Still, it's not that there has been no research into ways to help patients with resistant thyroid cancer, Brose pointed out. But the chemotherapy drugs that have been tried have met with little success. Doxorubicin was the last drug approved for advanced thyroid cancer, back in 1974, but doctors rarely use it because its benefits are minor and its side effects are severe.

But now there are newer, so-called targeted chemotherapy drugs that are designed to zero in on tumor cells and spare more healthy cells. Sorafenib is one of those; it's in a class called kinase inhibitors, and it blocks certain enzymes that help feed the growth and spread of tumor cells.

"We're excited to have an option for these patients that has less toxicity," said Masters, a spokesperson for ASCO who specializes in cancers of the throat and chest. And because it's an oral medication, he added, it spares people from having to come to the hospital for treatment.

In the trial, the most common side effects were skin reactions on the hands and feet, diarrhea, hair loss, fatigue and weight loss -- which is what's been seen with the drug in other cancers. "The side effects were tolerable to patients," Brose said.

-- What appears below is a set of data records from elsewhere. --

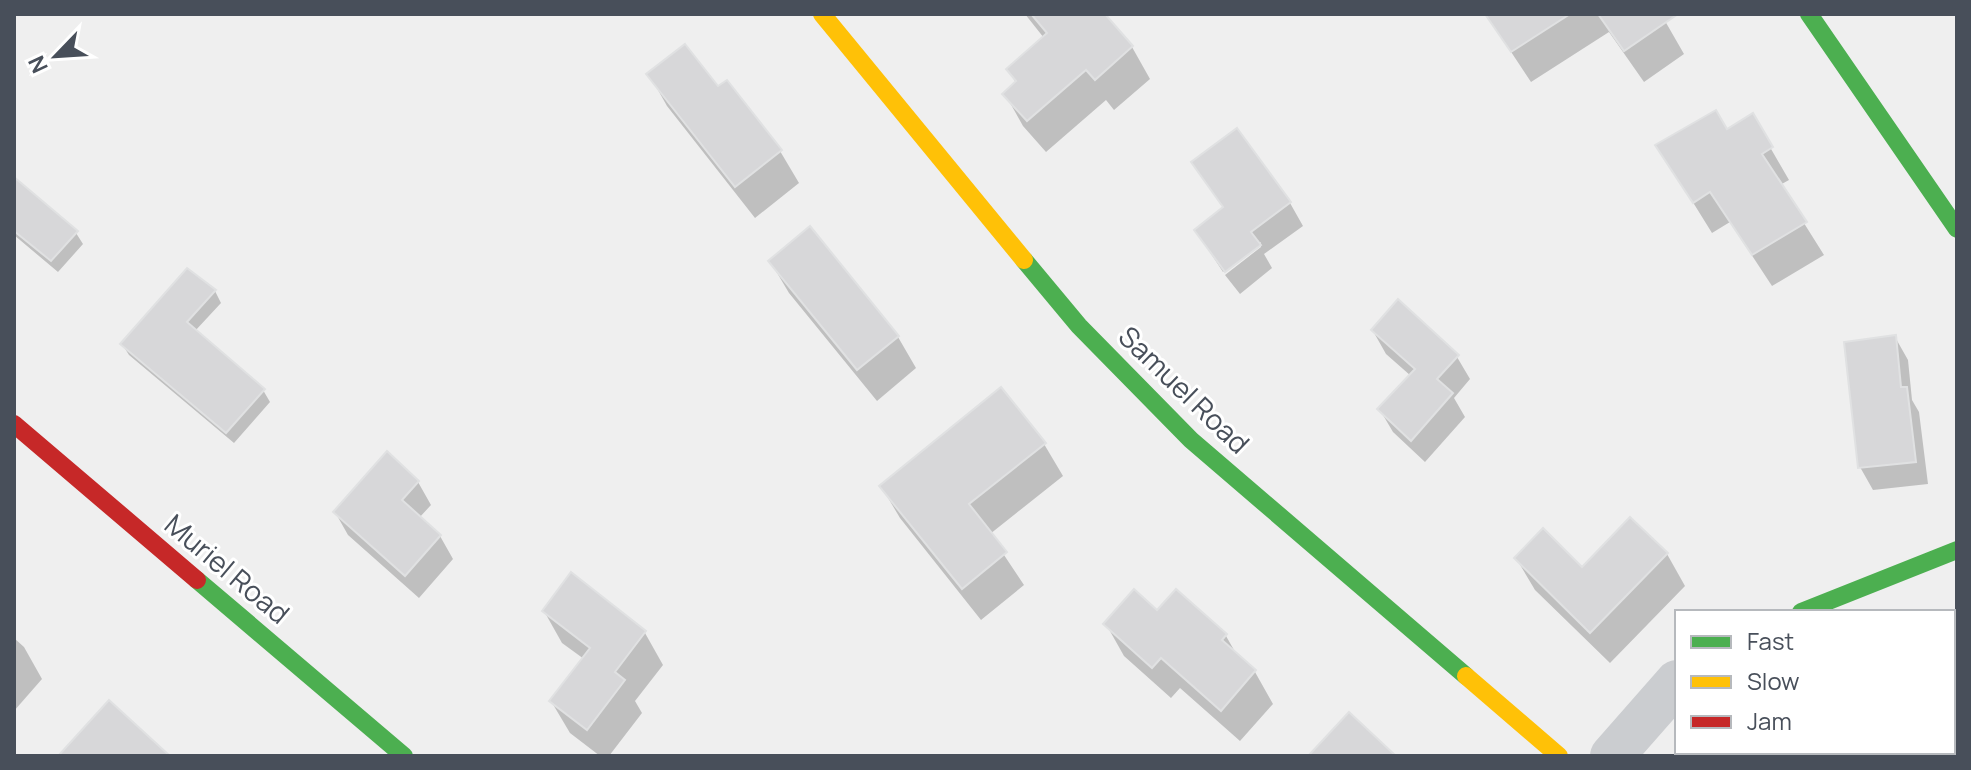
<svg xmlns="http://www.w3.org/2000/svg" width="1971" height="770" font-family="Manrope,sans-serif">
<style>
.shadow{fill:#0003}
.building{fill:#d7d7d9;stroke:#e0e1e2;stroke-width:2}
.lines{fill:none;stroke-linecap:round;stroke-linejoin:round}
.street{stroke:#cbcdd0;stroke-width:44}
.fast{stroke:#4caf50;stroke-width:18}
.slow{stroke:#ffc107;stroke-width:18}
.jam{stroke:#c62828;stroke-width:18}
.labels{text-anchor:middle;stroke-width:6;stroke-linejoin:round;paint-order:stroke}
.street-label{font-size:28px;fill:#484f5a;stroke:#fff}
</style>
<rect width="100%" height="100%" fill="#efefef"/>
<path class="shadow" d="M1025,14h78l29,33 18,32 -36,31 -8,-10 -60,52 -23,-26 -18,-32 11,-11 -8,-14 36,-31z
M1486,14h175l23,40 -40,28 -35,-50 -78,50z
M649,74l69,15 62,62 19,32 -44,35 -88,-112z
M1752,116l37,64 -9,5 44,70 -52,31 -42,-64 -18,11 -54,-87 68,-15z
M1193,163l97,40 13,23 -39,28 8,14 -32,26 -15,-19 36,-28v-5l-38,30 -27,-41 28,-22z
M14,180l62,53 7,11 -25,28 -44,-37z
M770,261l128,76 18,31 -39,33 -88,-108z
M187,271l28,20 6,12 -26,28 68,59 7,12 -36,41 -105,-88 -7,-11z
M1373,331l84,26 13,22 -16,19 11,19 -40,45 -32,-30 -13,-22 31,-34 -25,-22z
M1895,337l13,23 4,40 7,12 9,72 -55,6 -13,-23z
M1044,444l19,32 -73,58 34,51 -43,35 -81,-102 -19,-32z
M418,482l13,23 -12,13 21,18 13,23 -34,39 -71,-63 -13,-23z
M1630,519l37,35 18,32 -75,77 -75,-73 -19,-32 66,11z
M571,575l74,58 18,32 -28,36 7,12 -33,43h-9l-30,-23 -19,-32 33,-42 -22,-16 -18,-32z
M1176,592l50,44 12,21 17,15 18,32 -33,37 -60,-53 -9,10 -47,-42 -18,-32 51,-11z
M14,638l10,9 18,32 -28,32z
M1957,699v57h-86l-1,-4h83v-52z"/>
<path class="building" d="M1031,14h74l28,32 -38,34 -9,-10 -59,51 -25,-27 14,-13 -10,-12 41,-36z
M1485,14h85l-59,38z
M1598,14h80l-54,37z
M685,44l33,42 9,-6 55,70 -47,37 -89,-113z
M1716,110l11,19 26,-16 20,34 -11,7 45,68 -55,33 -42,-63 -17,11 -38,-58z
M1237,128l54,74 -40,30 10,13 -36,27 -31,-42 29,-23 -32,-45z
M14,177l64,54 -27,30 -37,-30z
M810,226l89,110 -42,34 -89,-109z
M187,268l29,22 -29,32 78,67 -39,44 -106,-89z
M1398,299l61,56 -22,24 16,14 -42,48 -34,-32 38,-40 -44,-39z
M1896,335l5,52h6l9,75 -58,6 -14,-126z
M1001,387l45,56 -77,61 38,48 -45,37 -83,-103z
M387,451l32,30 -17,19 39,35 -36,41 -72,-64z
M1630,517l38,36 -78,80 -76,-75 29,-30 39,39z
M571,572l75,59 -31,41 10,8 -38,50 -38,-29 41,-53 -48,-37z
M1134,589l23,21 19,-21 51,45 -5,6 34,30 -35,41 -60,-53 -9,10 -49,-44z
M109,700l61,56h-112z
M1349,712l47,44h-88z"/>
<g class="lines">
<path class="street" d="M1612,756l65,-74"/>
<path class="fast" d="M1809,14l148,215
M1024,260l55,66 112,114 275,236
M197,580l207,176
M1801,612l156,-62"/>
<path class="slow" d="M822,14l202,246
M1466,676l93,80"/>
<path class="jam" d="M14,424l183,156"/>
</g>
<g class="labels">
<g class="street-label">
<text transform="translate(1184 390) rotate(44)" y="10">Samuel Road</text>
<text transform="translate(227 569) rotate(40)" y="10">Muriel Road</text>
</g>
</g>
<rect width="1971" height="770" fill="none" stroke="#484f5a" stroke-width="32"/>
<rect x="1675" y="610" width="280" height="144" fill="#ffffff" stroke="#b6b9bd" stroke-width="2"/>
<rect x="1691" y="636" width="40" height="12" fill="#4caf50" stroke="#b6b9bd" stroke-width="2"/>
<text x="1747" y="650" font-size="24" fill="#484f5a">Fast</text>
<rect x="1691" y="676" width="40" height="12" fill="#ffc107" stroke="#b6b9bd" stroke-width="2"/>
<text x="1747" y="690" font-size="24" fill="#484f5a">Slow</text>
<rect x="1691" y="716" width="40" height="12" fill="#c62828" stroke="#b6b9bd" stroke-width="2"/>
<text x="1747" y="730" font-size="24" fill="#484f5a">Jam</text>
<g transform="translate(56 56) rotate(245)" stroke="#ffffff" stroke-width="6" paint-order="stroke">
<path d="M0-6L14 30L0 20L-14 30Z" fill="#484f5a"/>
<text y="-12" font-size="22" font-weight="bold" text-anchor="middle" fill="#484f5a">N</text>
</g>
</svg>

There are still unanswered questions -- including whether sorafenib gives patients a shot at a longer life. "We won't know that for a few years," Brose said. And there's no way to predict whether or when the FDA will clear the drug for thyroid cancer.

Because sorafenib is approved for other cancers, doctors can use it on an "off-label" basis for thyroid cancer. However, that makes insurance coverage a thornier issue, and the drug costs several thousand dollars a month.

"Most people would not be able to pay for it on their own," Masters said. Insurance companies may pay, he noted, but doctors need to work it out with health plans on a case-by-case basis.

If the FDA approves sorafenib specifically for thyroid cancer, that would make insurance coverage much easier for patients, Masters said.

He added that sorafenib is not the only drug under study for resistant cases of thyroid cancer; other types of newer, targeted medications are being tested.

Study author Brose said that should be welcome news to a group of patients who may have thought their disease was forgotten. "There are options out there," she said, "and researchers are pursuing them."